Я забываю молодую красивую женщину, подпрыгивающую на каждой волне темно-синего моря. Женщину, за которой я следил с обычной мужской настырностью своих двенадцати лет, пока с нее от большого прыжка не свалился цветастый лифчик купальника, оголив вполне сочную, с двумя розоватыми точками грудь, а я с головой нырнул в новую волну, и радуясь одновременно и стыдясь, что буду замечен, – я это забываю, чтобы никогда не вспомнить. Я забываю его мусолящие бумажки руки, когда он стоял у нас в прихожей и выдавал эту означенную сумму и ему хотелось стать еще меньше и не смотреть мне в глаза, и не приходить к нам больше никогда – я все это забываю, чтобы никогда не вспомнить.
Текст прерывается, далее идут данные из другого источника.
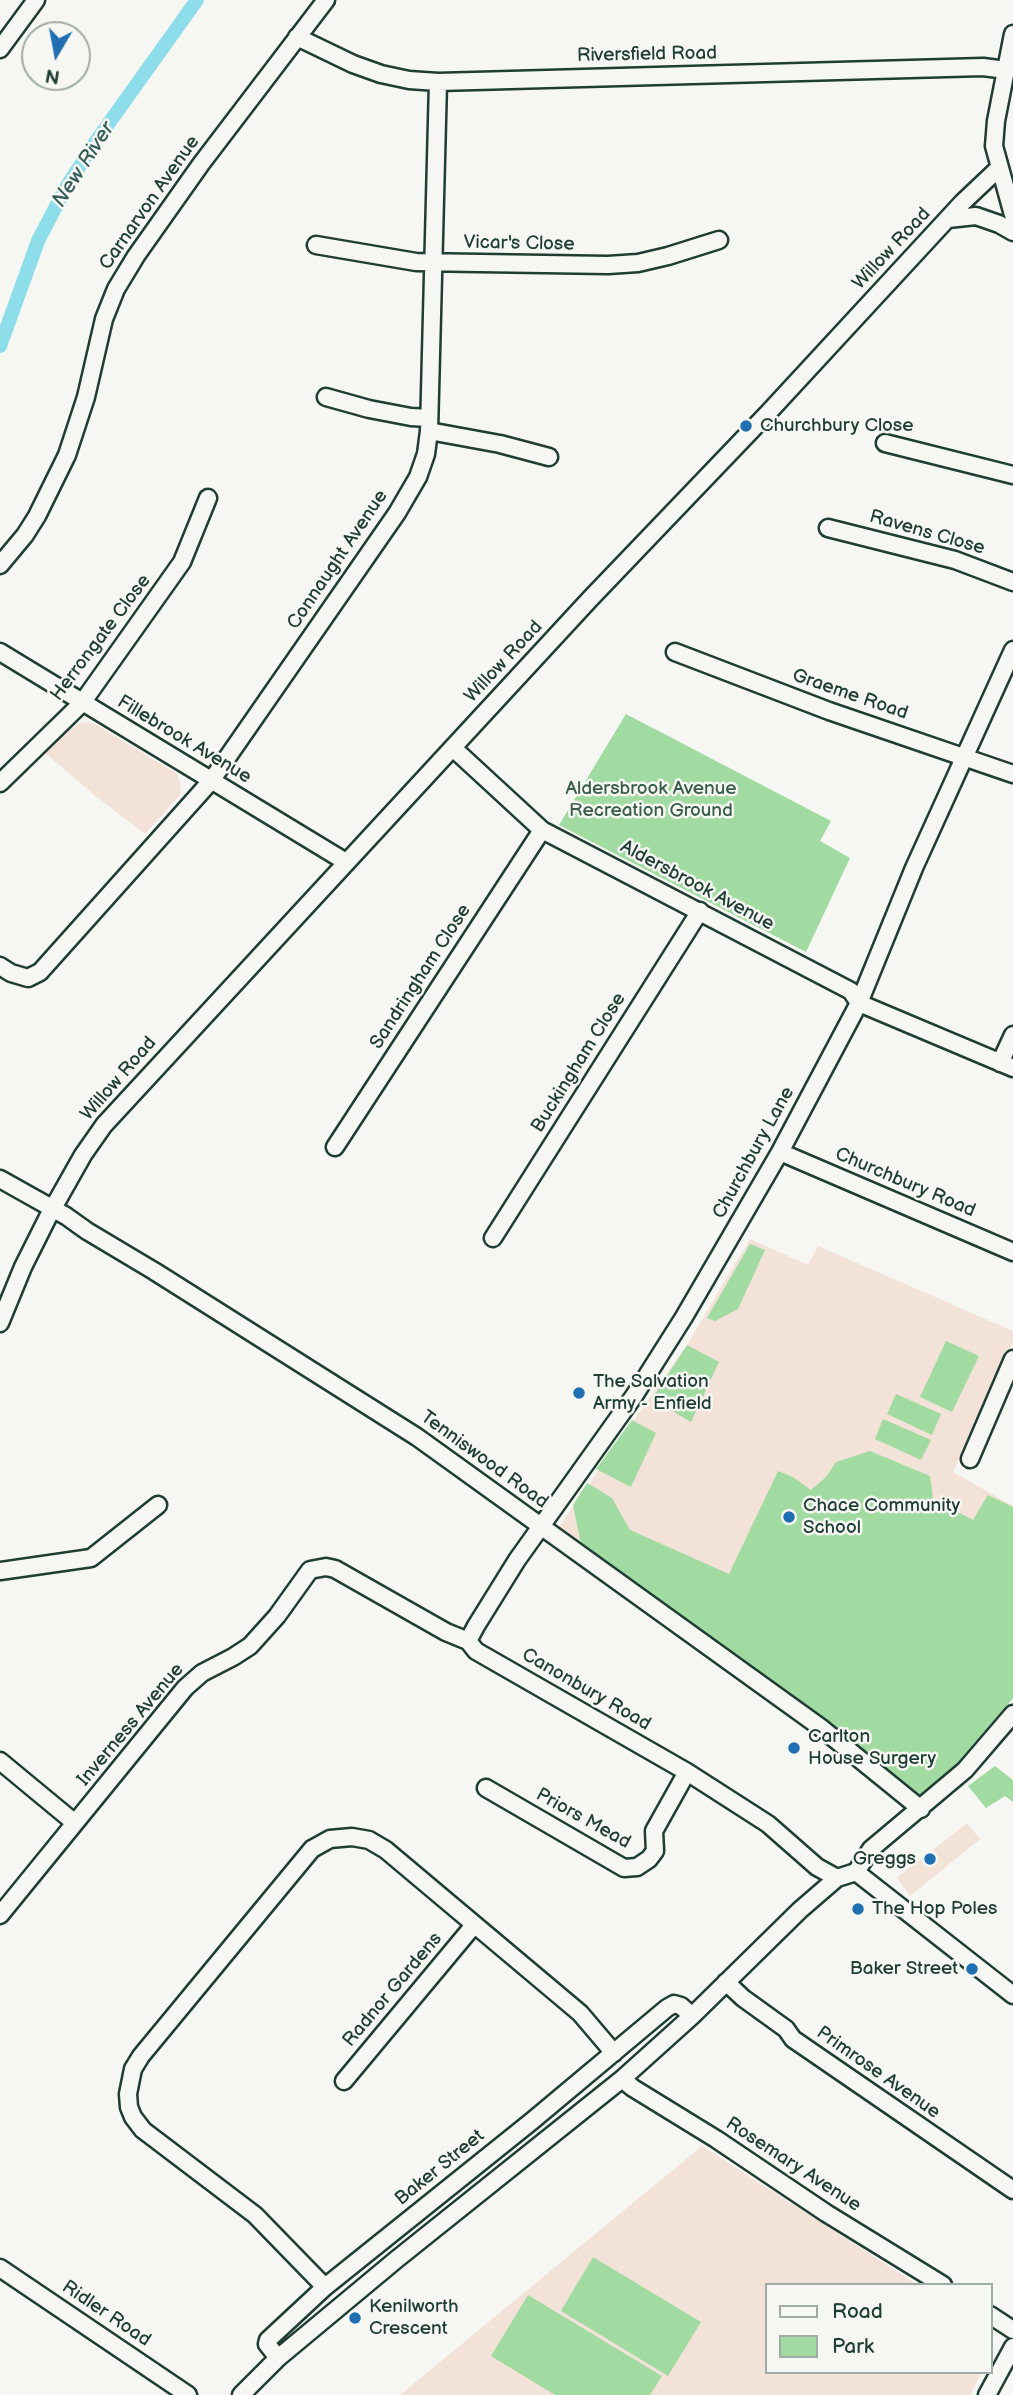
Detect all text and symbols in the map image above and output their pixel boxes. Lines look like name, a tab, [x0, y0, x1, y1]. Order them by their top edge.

Я забываю, как в Солнечном меня приняли из милости на дачу к родственникам моего отчима. (Меня они почти все не любили). Забываю, как я дружил с девчонками-соседками, одна была высокая с длинными ногами, хотя она у меня сливается с одной Юлей, отдыхавшей одно лето в Пицунде, и та Юля, с таким веснушчатым лицом и даже как будто веснушчатыми ногами что-то мне рассказывала в саду нашей хозяйки, где на земле лежали совсем маленькие, и побольше и большие, отяжелевшие от сочности арбузы. У обеих девочек были длинные искусанные комарами ноги. Я забываю, нет, я еще помню, я помню, что у родственников отчима мне было неуютно, их дочь болела, и, казалось, я в этом чуть-чуть виноват и должен ходить вдоль по стеночке. А кабачковые оладьи были отменные, и сонно и хорошо было на утренней рыбалке с Сашей, приехавшем накануне вечером и сказавшем мне: «Утром собирайся рано и поедем». И мы во тьме долго ехали на автобусе, и на этой утренней рыбалке я так ничего и не поймал. И помню еще, как там мальчишки и девчонки дразнили крысу: она была кем-то ранена в бок и забралась в большой куст, где решила помереть, а мне ее было жалко – все это я это забываю, чтобы никогда не вспомнить.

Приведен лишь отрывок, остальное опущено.